# Mom, why do you sound like you're miserable?



## WantingToFly (Apr 19, 2014)

I'm waiting another day or two to tell my son about our separation. I've been trying to put on a happy face even though I'm dying on the inside. 

Just now, he was commenting about his neighborhood friends. One of them doesn't actually live here, but stays a lot with his grandmother down the street. My son said, "He doesn't have ANYONE to play with at his real house! No one! When he's home, he just sits inside and does nothing because there's no one to play with!"

My son and I are the ones moving to an apartment away from his friends. I warned my husband this would happen. I warned him that a separation would jeopardize our son's happiness by ripping him away from the life that he knows. He....we.....threw away the opportunities we had to fix this. 

Why is this happening? Just when I was feeling stronger about this decision, that small bit of strength can come crashing down.


----------



## Heidi2005 (Oct 27, 2013)

What I am figuring out on this journey.. It is a wild, wacky roller coaster ride. It is a step forward and a step back. Sometimes it is two steps back. Each day you will make a bit of progress. 

Yes, the guilt with how it affects our children eats at us. 

At the end of the day, there aren't any short cuts. You just do the best you can.


----------



## WantingToFly (Apr 19, 2014)

Thank you for the encouraging words, Heidi. 

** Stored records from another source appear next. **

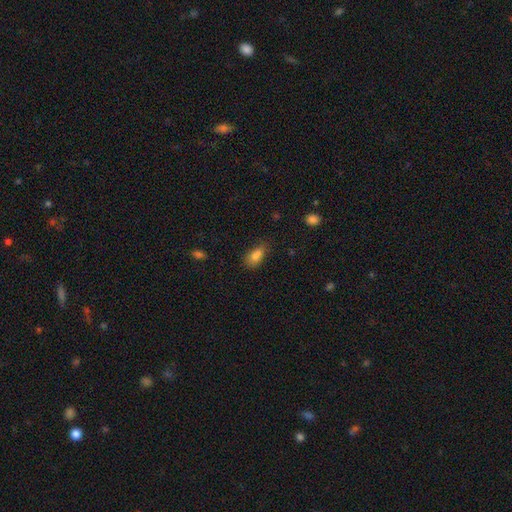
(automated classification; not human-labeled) A smooth galaxy with no disk features (81%) that is in between round and cigar-shaped (85%). Merging: none (53%).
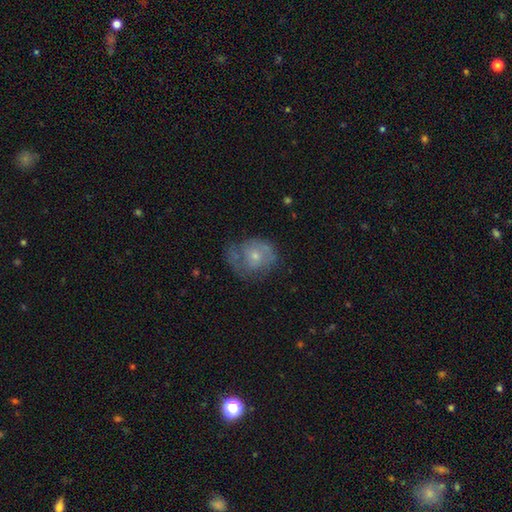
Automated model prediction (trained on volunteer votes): smooth-or-featured: featured or disk: 50% | smooth: 42% | star or artifact: 8%
  disk-edge-on: no: 97% | yes: 3%
  merging: none: 44% | minor disturbance: 28% | major disturbance: 24% | merger: 4%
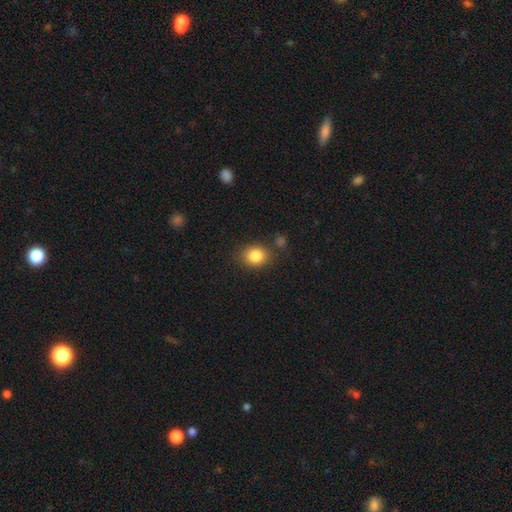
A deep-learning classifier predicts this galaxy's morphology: Q: Smooth or featured?
A: smooth (85%); runner-up: star or artifact (9%)
Q: How rounded?
A: round (54%); runner-up: in between (45%)
Q: Merging?
A: none (77%); runner-up: minor disturbance (13%)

I sat down with him today and finally told him. It was the worst, most horrible thing I've ever had to do. He immediately broke down and cried...if I thought my heart was broken before, no way. Seeing my son cry and me being the reason? This feels like the bottom, you know?

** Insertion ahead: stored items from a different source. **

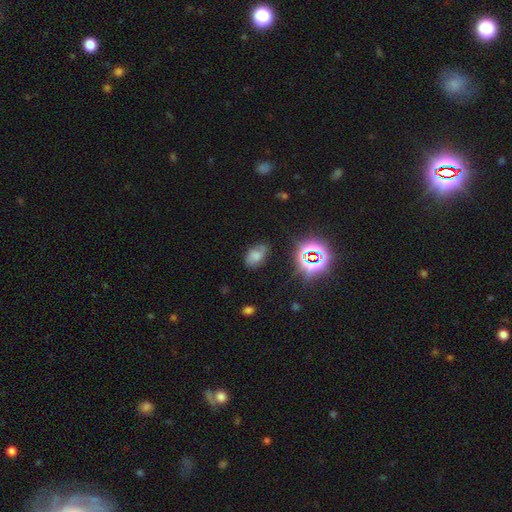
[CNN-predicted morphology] smooth_or_featured: smooth (p=0.51) [alt: featured or disk p=0.26]
how_rounded: in between (p=0.84) [alt: round p=0.14]
merging: none (p=0.61) [alt: minor disturbance p=0.26]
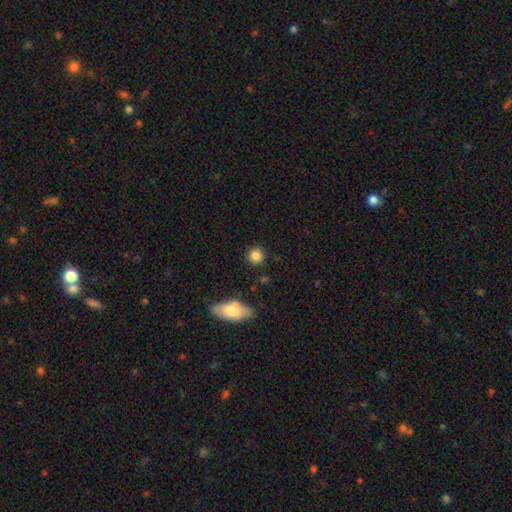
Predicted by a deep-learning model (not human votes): smooth 85%, star or artifact 10%, featured or disk 5%. Down the decision tree: how rounded — round (92%); merging — none (87%).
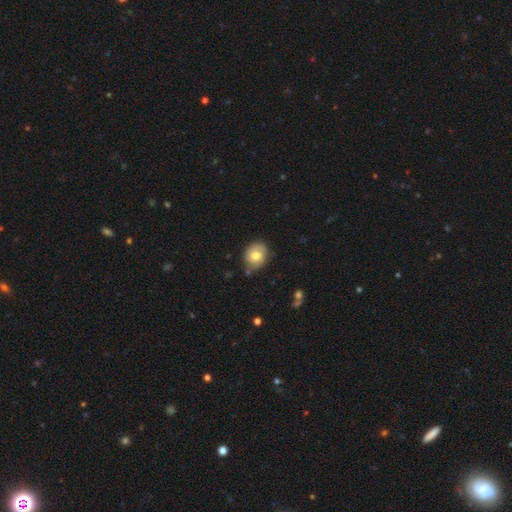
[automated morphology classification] Smooth or featured?
  - smooth: 70% *
  - featured or disk: 22%
  - star or artifact: 8%
How rounded?
  - round: 54% *
  - in between: 45%
  - cigar-shaped: 1%
Merging?
  - none: 70% *
  - minor disturbance: 22%
  - major disturbance: 4%
  - merger: 3%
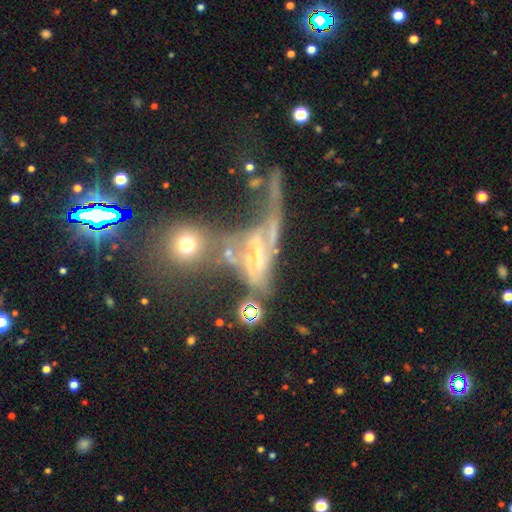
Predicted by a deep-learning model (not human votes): A featured or disk galaxy (60%). Merging: major disturbance (39%).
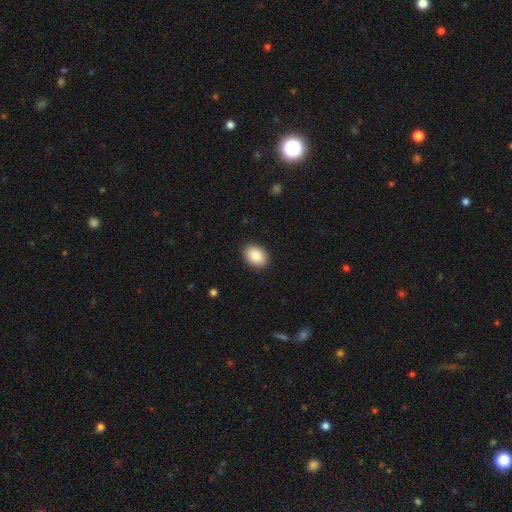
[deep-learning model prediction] This is clearly a smooth galaxy (88%). How rounded: likely in between (76%). Merging: clearly none (90%).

One thing I can be fortunate for is that he did not ask if or say it was his fault. I just said over and over that Daddy and I have to work on getting along better and being in the same house isn't working. He said he wasn't mad, just very, very sad....sad because he didn't want to move, didn't want to live somewhere else, didn't want to miss playing with his friends. 

I hate myself. Right now, I hate my husband. I need to learn how to turn both of those around. 

I talked with my son's teacher to warn her of any odd behavior. She is divorced herself (and a friend of mine), so it was good to be able to talk with her for support. I'm glad that she is someone DS can lean on if he is upset during the day. And I'm lucky enough to work at the same school as DS, so I will have lunch with him tomorrow if he wants me to. It might make him too sad....I don't know. I have a feeling he doesn't want to talk about it.


----------



## Chuck71 (Nov 5, 2012)

where you want your child to stay, do you rent or own?


----------



## Pamvhv (Apr 27, 2014)

My separation and divorce papers came out of the blue. Son is four and he's having a really hard time with it. You're doing the best you can with what you have. Just keep being an awesome mom and provide him love, support, and stability in the way only you can.


----------



## Convict (Feb 16, 2014)

That moment of impact when it hits your children must be the most painful time any parent (father or mother) could go through. 

I really feel for u.

It's only a matter of time until me and my stbxw have our own little sit down with our two kids to walk them through our impending divorce....and it's already eating away at my soul. 

I know that moment, and many others afterwards, will be extremely difficult, but we should have faith that it will eventually work out okay for the kids despite the hurdles.


----------